En fait, c'est du côté du multijoueur qu'il faut chercher l'innovation. Limité à quatre joueurs en Live, le multi propose des affrontements en vue subjective avec un armement puissant pour un camp, et en vue de dos avec l'avantage de la vitesse pour l'autre. Encore faut-il avoir le Xbox Live évidemment, mais quand c'est le cas ce mode rattrappe largement l'arrière goût un peu amer de la campagne solo.

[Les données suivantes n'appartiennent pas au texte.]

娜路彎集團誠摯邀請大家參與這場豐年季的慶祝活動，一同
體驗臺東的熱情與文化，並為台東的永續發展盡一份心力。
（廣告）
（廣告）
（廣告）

Tout le monde l'a rabâché mais c'est vrai, Pandora Tomorrow vaut vraiment le coup quand on pense y jouer en solo ET en multi ; autrement, à moins de découvrir la franchise, on peut légitimement hésiter à remettre 50 ou 60 € sur le tapis, même si on est très fan. C'est pas l'expérience inoubliable que tout joueur digne de ce nom se doit de vivre à un moment donné sous peine d'excommunion irrémédiable, c'est juste une bonne suite qui a le mauvais goût de ne pas innover et, pire encore, de ne rien changer à la recette initiale, efficace mais perfectible. Les retrouvailles sont agréables, on passe du bon temps ensemble mais au fond, ça manque un peu de conversation, au bout d'une petite dizaine d'heures émoustillantes, on n'a plus grand chose à se dire ; vivement une suite du coup, une vraie, qui remette une bonne claque dans la gueule comme le premier opus en son temps.